Your time was soo short but you enjoyed every little bit of it, from snuggling in bed with mummy, to climbing the curtains and chasing Timmy.

You will be forever missed but at least I now know you are in no more pain and that your spirit lives on and I know you will still snuggle up to mummy in bed.

I love you lots and lots my lil baby girl 

Love mummy

xxxxxxxxx


----------



## rachael (Jul 30, 2008)

Oh god I'm so so so sorry for you loss.

I just got done reading your other thread and it left me crying.. 

Rest in peace Tigsy... Sweet dreams.. xx


----------



## Dally Banjo (Oct 22, 2009)

So very sorry for your loss of Tigsy :crying: she was a beautiful brave little paws xxx


----------



## ChinaBlue (Feb 3, 2008)

So very sorry to hear about your darling Tigsy. Take some comfort in the fact that in the short time she was with you she was very much loved.

Sleep well Tigsy.


----------



## Tom&Izzie'sMum (Jan 8, 2010)

Oh, no - I'm so sorry she's gone. :crying:
But I'm glad that for her short time she was here, she was with you, who clearly adored her more than anyone could.
I hope it helps a little to know that she's not hurting anymore, and that she's left you with both heart and head full of memories.
Lots of (((hugs))) to you.
R.I.P, Tigsy. Sleep tight, little girl. xxx


----------



## Baby British (Jan 24, 2010)

So sorry xxx


----------



## babycham2002 (Oct 18, 2009)

I am very sorry for your loss
RIP Tigsy


----------



## Mum2Alfie (Jan 4, 2010)

So sorry for your loss! Rest in peace Tigsy :crying:


----------



## Nickyglow (Aug 26, 2009)

Thank you so much for all your kind words and support through this upsetting time.

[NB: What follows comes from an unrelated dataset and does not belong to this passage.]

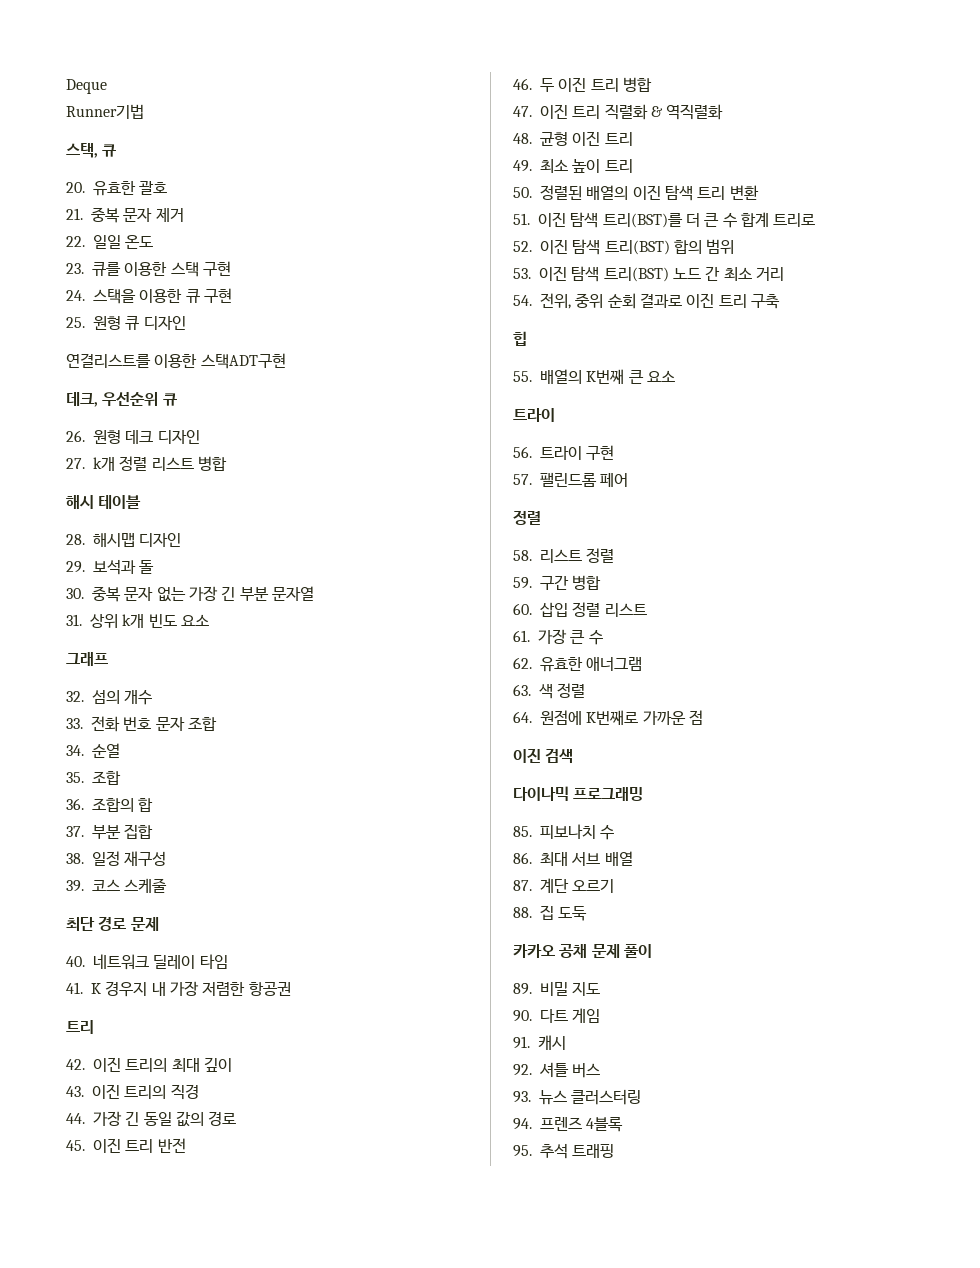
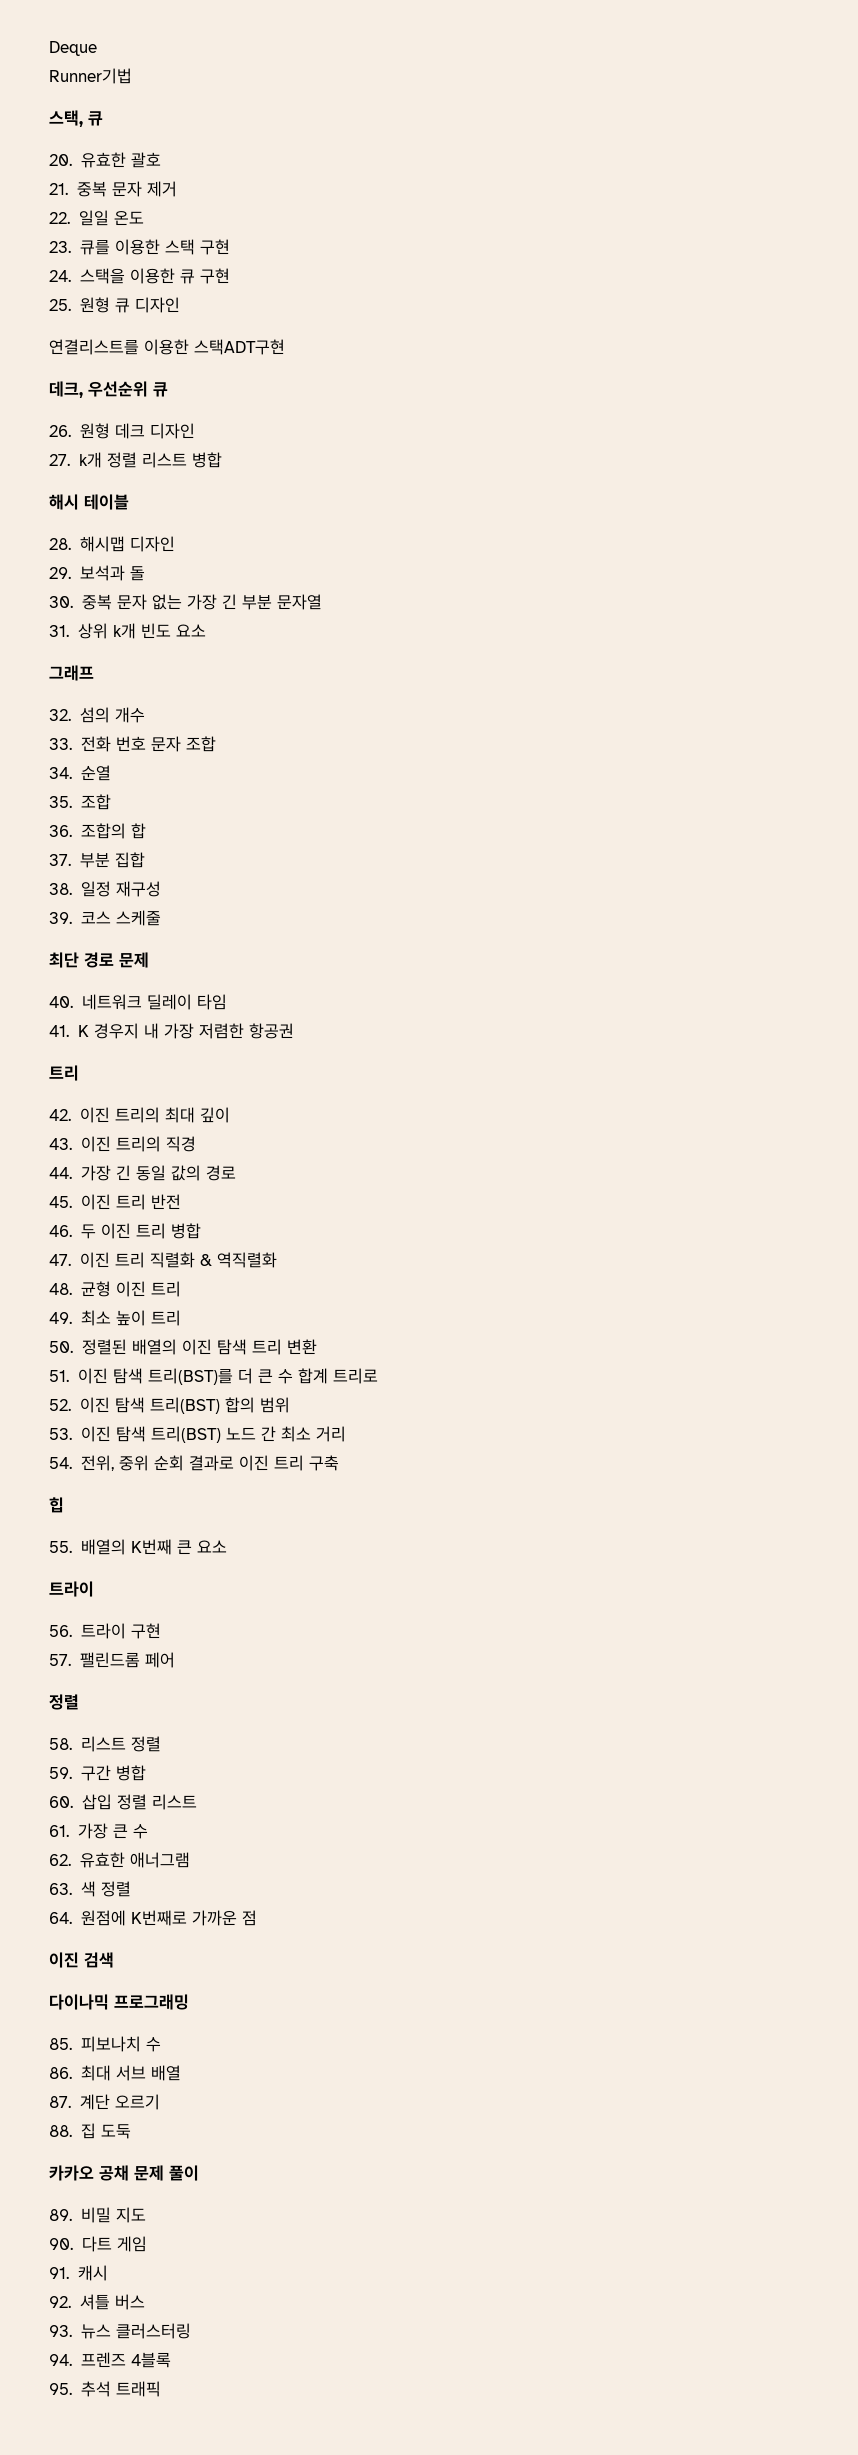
[572,1144,615,1158] 트래핑 -> [115,2381,161,2397] 트래픽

I have spoken to my insurance people this morning who are now dealing with the claim. The cremation company are picking Tigs up today and we can have her ashes back on Monday.

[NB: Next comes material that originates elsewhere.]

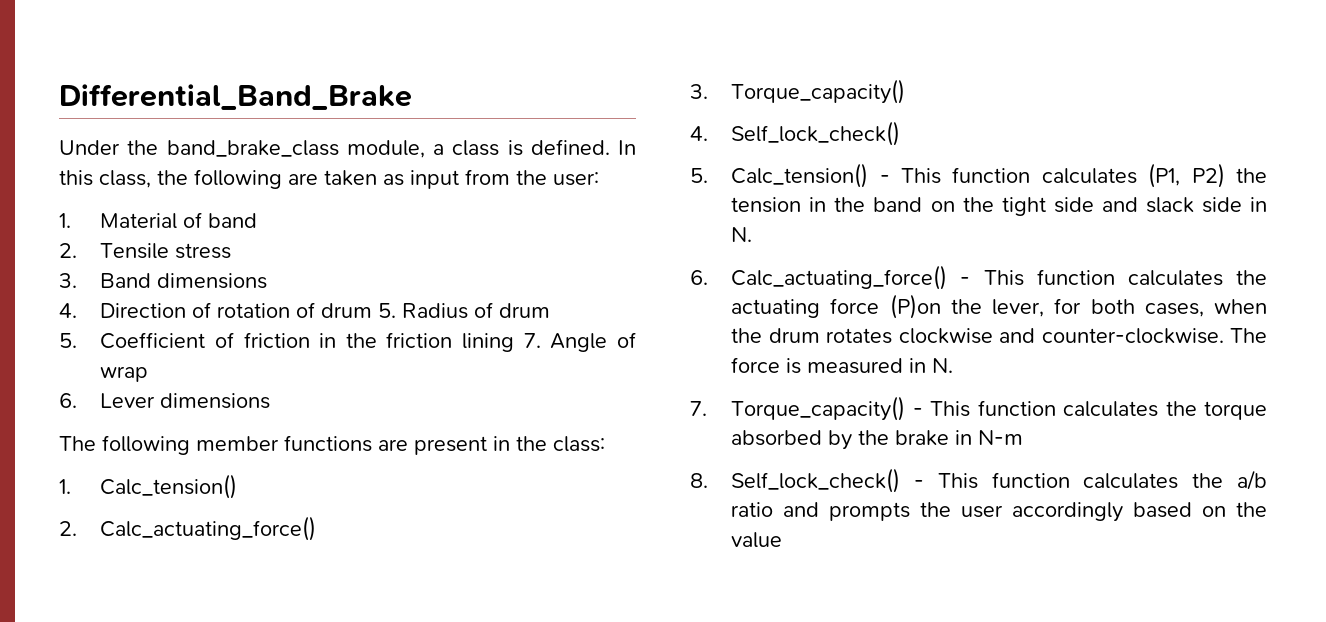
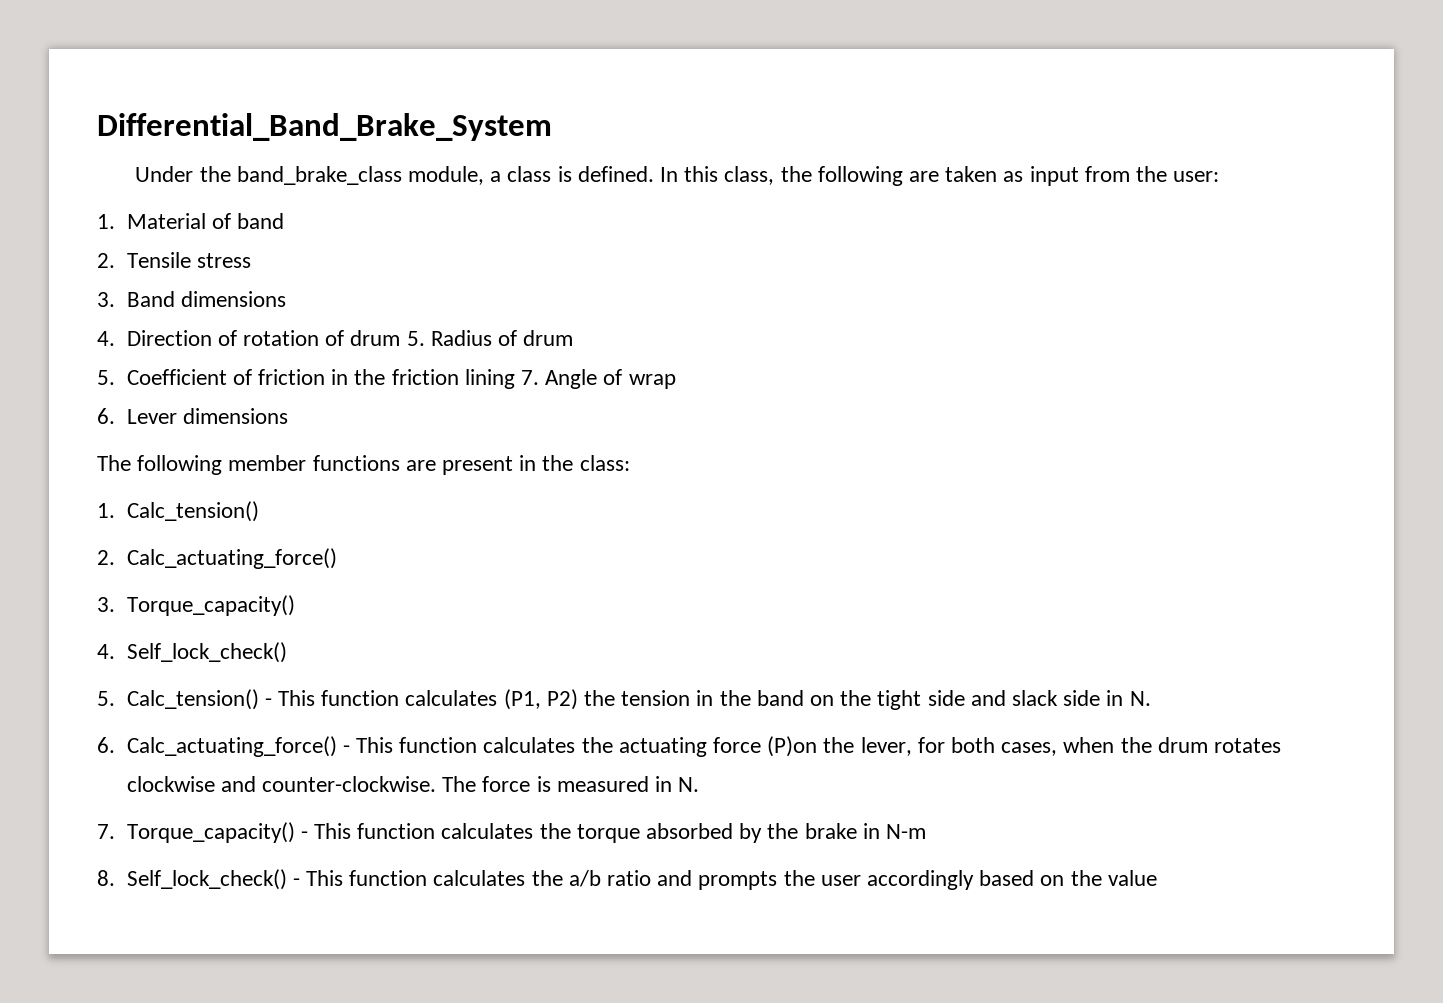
[59,84,412,110] Differential_Band_Brake -> [97,113,552,141] Differential_Band_Brake_System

I've decided to have her cremated seperately so that we can have her ashes back. I'm not sure what I will do with them but most likely she will take pride of place on my display cabinet. I really don't want her outside as she has never been outside (being a house kitty) and it wouldn't be fair on her, even though she is just ashes :crying:

Timmy has finished searching the house from top to bottom for her and is now sulking in the front room, he refuses to talk to me or even come for snuggles so I have a lot of treat giving to go before he forgives me.


----------



## marmite (Sep 22, 2009)

oh im so sorry for your loss hun, sending big hugs xx


----------



## nic101 (Jun 8, 2009)

RIP tigsy.


----------



## tylow (Feb 11, 2009)

Rip Tigsy


----------



## Cazza1974 (Sep 23, 2009)

RIP Tigsy. I am so sorry for you. She was a beautiful girl xxx


----------



## RockySapphire (Oct 2, 2009)

I'm so very sorry for your loss. Its so very sad to hear poor Tigsy's story but be strong, we all know you have done the best for her. 
RIP Tigsy. Run free and happy at Rainbow Bridge.


----------



## colliemerles (Nov 2, 2007)

sorry for your loss, sending big hugs to you xxxxxxxx


R I P Tigsy xxxxxxxxxxx


----------



## CreativeLC (Aug 13, 2008)

So sorry for your loss. If you can try to think of the good times you had with her, it might help a bit.
RIP Tigsy x


----------



## Bellini (Mar 30, 2009)

so sorry.

Rest In Peace little baby girl.


----------



## JoWDC (Jan 11, 2009)

Sleep well little Tigsy. Your life may have been short but i know it was filled with lots of love.


----------